Items from a dataset
▽

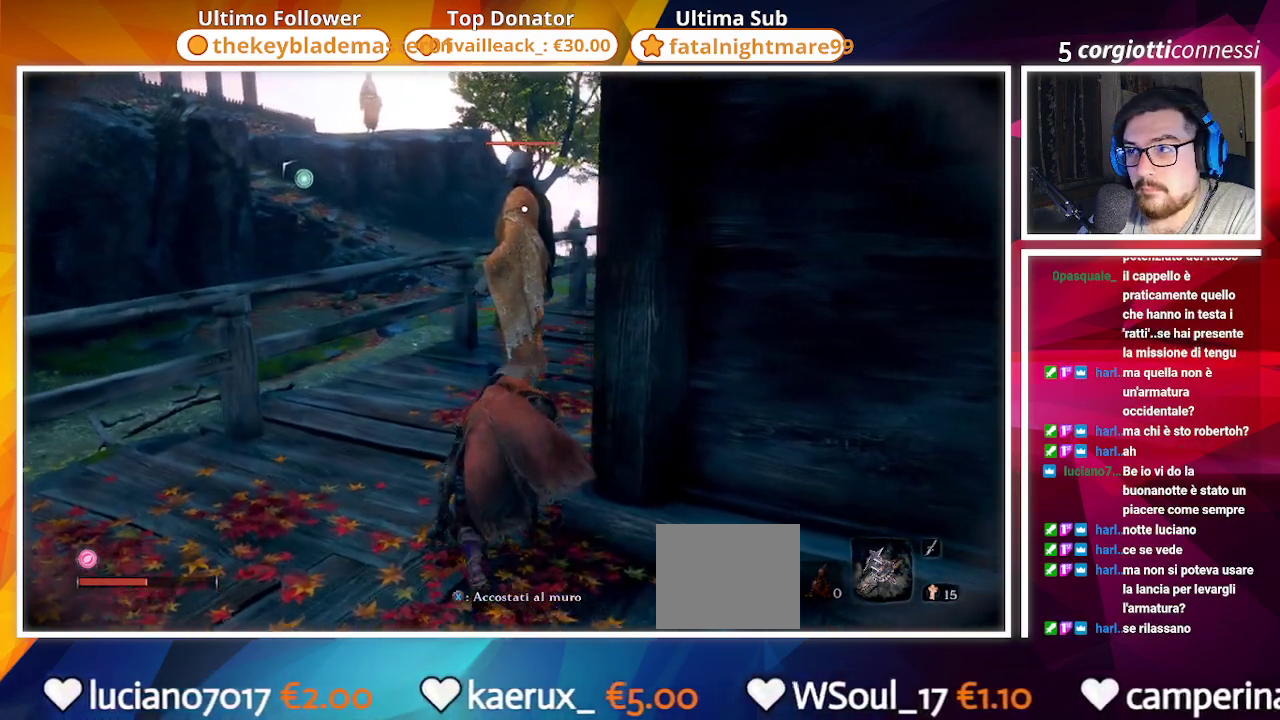
{"buttons": [], "left_stick": "center", "right_stick": "center", "events": [[400, "left_stick", "up"], [483, "left_stick", "center"]]}
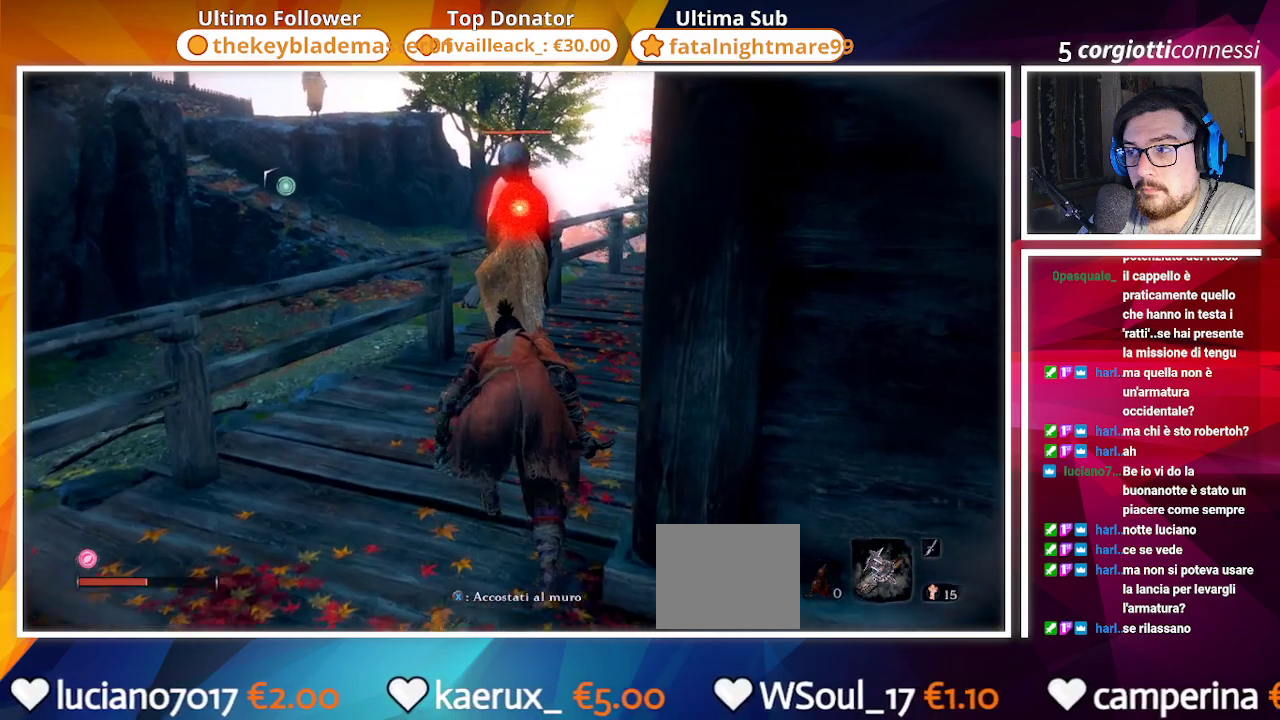
{"buttons": [], "left_stick": "center", "right_stick": "center", "events": [[133, "R1", "down"], [267, "R1", "up"]]}
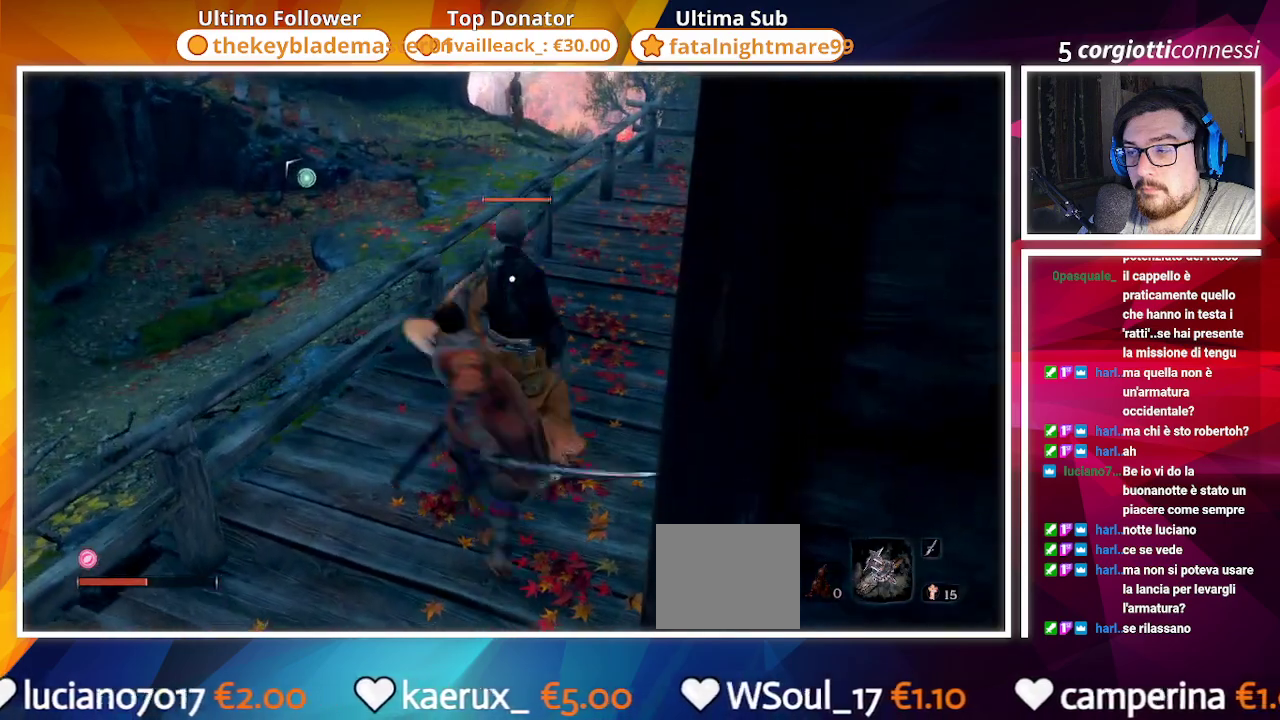
{"buttons": [], "left_stick": "center", "right_stick": "center", "events": []}
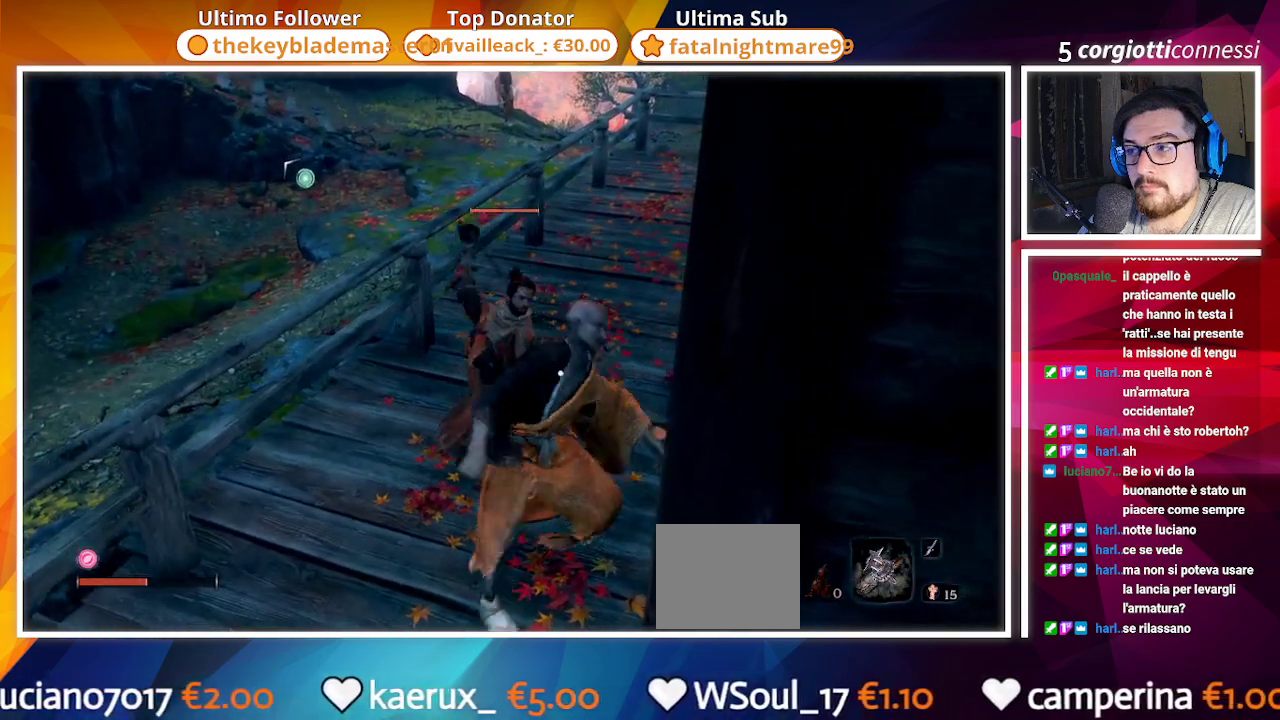
{"buttons": [], "left_stick": "center", "right_stick": "center", "events": []}
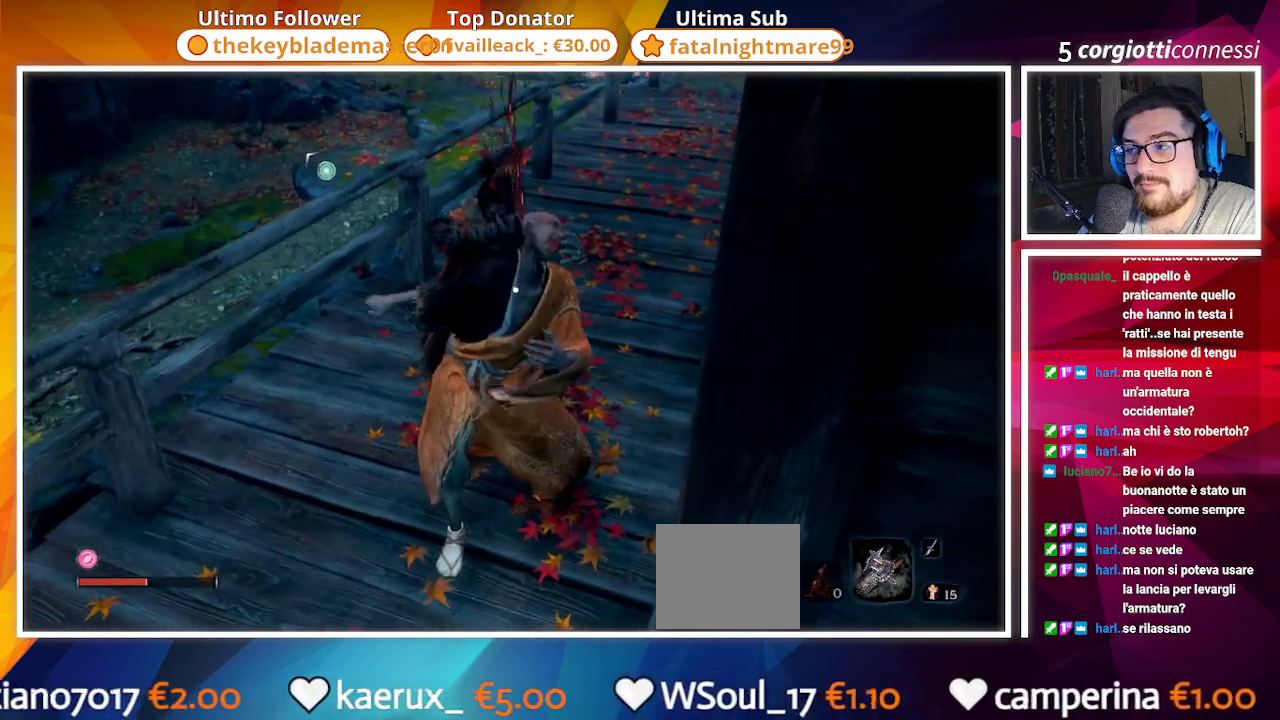
{"buttons": [], "left_stick": "down", "right_stick": "center", "events": [[450, "left_stick", "down"]]}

△

Please output every record above exactly. Leave the pictures out.

{"buttons": [], "left_stick": "center", "right_stick": "center", "events": [[400, "left_stick", "up"], [483, "left_stick", "center"]]}
{"buttons": [], "left_stick": "center", "right_stick": "center", "events": [[133, "R1", "down"], [267, "R1", "up"]]}
{"buttons": [], "left_stick": "center", "right_stick": "center", "events": []}
{"buttons": [], "left_stick": "center", "right_stick": "center", "events": []}
{"buttons": [], "left_stick": "down", "right_stick": "center", "events": [[450, "left_stick", "down"]]}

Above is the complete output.